Patlayıcıların aktarımının Kuzey Irak'tan yapıldığını ifade eden Bakan Soylu, "Herhalde Şemdinli civarında arabayı bırakıyorlar. Polis memuru arabayı alıyor." dedi.
Polis memurunun 2019 yılında 'adi suçtan' ihraç edildiğini belirten Bakan Soylu, "Daha sonra mahkeme kararıyla geri dönüyor. Sonra başka bir yere vermişiz, oradan da İstanbul'da bir yere geçmiş. Hedefi İstanbul'du." ifadelerini kullandı.
Polisin ifadesinde külçe altın getirdiğini söylediğini belirten Bakan Soylu, "Biz buna inanmıyoruz. Çok sıkıntılı bir tip bu. Kablo hırsızlığı yapmış. Bu tür ucuzlukları çok.

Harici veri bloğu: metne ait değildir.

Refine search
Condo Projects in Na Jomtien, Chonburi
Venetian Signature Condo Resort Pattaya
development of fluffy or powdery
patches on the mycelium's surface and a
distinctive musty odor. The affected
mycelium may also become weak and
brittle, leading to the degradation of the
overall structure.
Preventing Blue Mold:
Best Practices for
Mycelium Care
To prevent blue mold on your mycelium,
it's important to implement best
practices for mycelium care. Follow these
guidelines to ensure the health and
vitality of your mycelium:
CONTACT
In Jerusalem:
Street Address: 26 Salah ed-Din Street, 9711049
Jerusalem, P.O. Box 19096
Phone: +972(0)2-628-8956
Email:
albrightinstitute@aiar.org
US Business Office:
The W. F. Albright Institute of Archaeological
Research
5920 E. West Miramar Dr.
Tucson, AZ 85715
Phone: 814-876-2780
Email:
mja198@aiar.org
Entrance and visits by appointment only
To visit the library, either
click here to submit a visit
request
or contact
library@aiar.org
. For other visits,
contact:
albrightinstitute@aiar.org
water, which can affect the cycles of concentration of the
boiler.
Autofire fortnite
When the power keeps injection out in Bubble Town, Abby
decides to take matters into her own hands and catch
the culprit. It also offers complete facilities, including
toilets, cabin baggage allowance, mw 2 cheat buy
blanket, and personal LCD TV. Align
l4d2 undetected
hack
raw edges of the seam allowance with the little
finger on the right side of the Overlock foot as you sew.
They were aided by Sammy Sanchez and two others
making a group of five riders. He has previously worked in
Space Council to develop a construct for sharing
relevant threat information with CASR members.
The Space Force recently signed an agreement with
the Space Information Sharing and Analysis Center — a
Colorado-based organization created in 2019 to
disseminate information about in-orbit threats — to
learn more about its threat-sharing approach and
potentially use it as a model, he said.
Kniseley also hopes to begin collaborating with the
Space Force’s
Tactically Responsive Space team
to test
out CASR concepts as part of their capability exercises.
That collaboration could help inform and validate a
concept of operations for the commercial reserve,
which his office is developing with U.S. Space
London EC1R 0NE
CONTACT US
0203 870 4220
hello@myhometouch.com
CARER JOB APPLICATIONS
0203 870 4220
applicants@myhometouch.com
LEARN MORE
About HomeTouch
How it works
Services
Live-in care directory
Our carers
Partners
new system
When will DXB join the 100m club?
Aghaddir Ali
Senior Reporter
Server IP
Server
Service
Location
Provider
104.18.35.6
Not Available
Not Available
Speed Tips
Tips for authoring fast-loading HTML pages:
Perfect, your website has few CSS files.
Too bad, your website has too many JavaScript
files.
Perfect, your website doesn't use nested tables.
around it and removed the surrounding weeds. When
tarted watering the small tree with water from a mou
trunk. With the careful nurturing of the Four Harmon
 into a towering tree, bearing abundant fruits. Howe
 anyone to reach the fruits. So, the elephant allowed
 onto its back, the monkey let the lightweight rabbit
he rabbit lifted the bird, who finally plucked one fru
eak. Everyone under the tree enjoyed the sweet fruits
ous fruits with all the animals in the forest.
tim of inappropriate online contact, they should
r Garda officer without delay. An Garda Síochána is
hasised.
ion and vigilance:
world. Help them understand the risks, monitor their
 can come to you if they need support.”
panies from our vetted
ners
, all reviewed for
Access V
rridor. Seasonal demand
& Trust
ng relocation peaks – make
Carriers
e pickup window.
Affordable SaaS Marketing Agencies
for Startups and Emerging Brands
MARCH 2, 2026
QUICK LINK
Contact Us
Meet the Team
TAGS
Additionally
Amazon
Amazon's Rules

Buralarda görev yaptığı için buna hülle yapmışlar ve ele geçirmişler." diye konuştu.
ADANA'DA POLİS ŞİDDETİ!
Bakan Soylu Adana'da Furkan Vakfı gönüllülerine yönelik polis şiddetine ilişkin şunları söyledi;
Son 4-4 buçuk aydır bu grup sadece Adana'da 50'nin üzerinde eylem gerçekleştirmeye çalıştı. Neden? Şunun için, eylül-ekim gibi bunların içinde bulunan bir kişinin maddi kaynağı aktardığı öğreniyor, Kuytulcu 7 kişi bu kişiye işkence ediyor, olay yargıya taşınıyor sonrasında. 7 kişi tutuklanıyor. Başka bir yerde de bir doktoru mülk konusunda tehdit ediyorlar, emniyet tehdidi gerçekleştireni yakalıyor, bu kişi de tutuklanıyor. Bunlar da meselenin kime nasıl sirayet edeceğini bildiklerinden olayı terörize etmeye çalışıyorlar. Bunlar bir dini bir grup olmaktan ziyade siyasi kimliklerini öne çıkararak, bunun önüne daha farklı kimlikler inşa ederek bir motivasyon üzerinden yürüyorlar.
Ne zamanki 15 Temmuz sonrası terörle iltisaklı bir süreç başlatıldı. Yargı bunlar hakkında karar verdi ve terör dosyası olarak kabul etmedi. Biz yargının kararını başımızın üstüne koyduk. Ancak bu kimseye, bu ve başka irtibatlara devam etme hakkını vermiyor. Siz bir sokak yürüyüşü yapacaksanız, 2911'e göre bunun kanunu var. Gereğini yerine getirmezseniz polisin tedbir alma hakkı var. Sadece Adana'da son dört ayda 50'den fazla eylem yapmışlar biz buna 'eyvallah' demeyiz.
Bunlar sokağa çıkarlar ellerinde kamerayla, çocukları öne çıkarırlar, kadınları öne çıkarırlar, tükürürler, tahrik ederler, her türlü şeyi yaparlar. 'Polis bir eksiklik yapsa da çeksem' diye.
Biz bu eylemleri engellemek için elimizden geleni yapıyoruz ancak bir silsile vardır. Nedir, önce fiziki durursunuz, sonra kalkanları kaldırırsınız, sonra TOMA'dan su sıkarsınız, jop en sondur. Bunu arkadaşlarımız daha önce oldukça hassas davrandılar ve silsileyi sağladılar.
Alparslan Kuytul kökü dışarıda bir adamdır. Bir suç işletmiş bir suç daha işletmiş. 'Üzerime geliyorlar' demek için çabalıyor. Karşımızda hakikaten bir şaklaban ve başka yerlerden talimat alan biri var. Kendisine 'hoca' dedirtiyor. Siyasete giriyor, darbeyi meşru kılmaya çalışıyor, ByLock meselesine karışıyor, Cumhurbaşkanının kaleminin kırıldığını söylüyor ve 'yakında şerefini izzetini alacaklar' diyor. Bu kadar haysiyetsiz, bu kadar alçak bir değerlendirmeyle insan karşı karşıya bırakılır mı?
Sosyal medyada bu son olayı 28 Şubat'a benzetenler var. Beni bağışlayın, bu doğru bir yaklaşım değil. 28 Şubat'taki yaklaşımın asaletine, insanların hakkını savunmasına halel getirir bu. Bu yaklaşıma izin vermeyiz."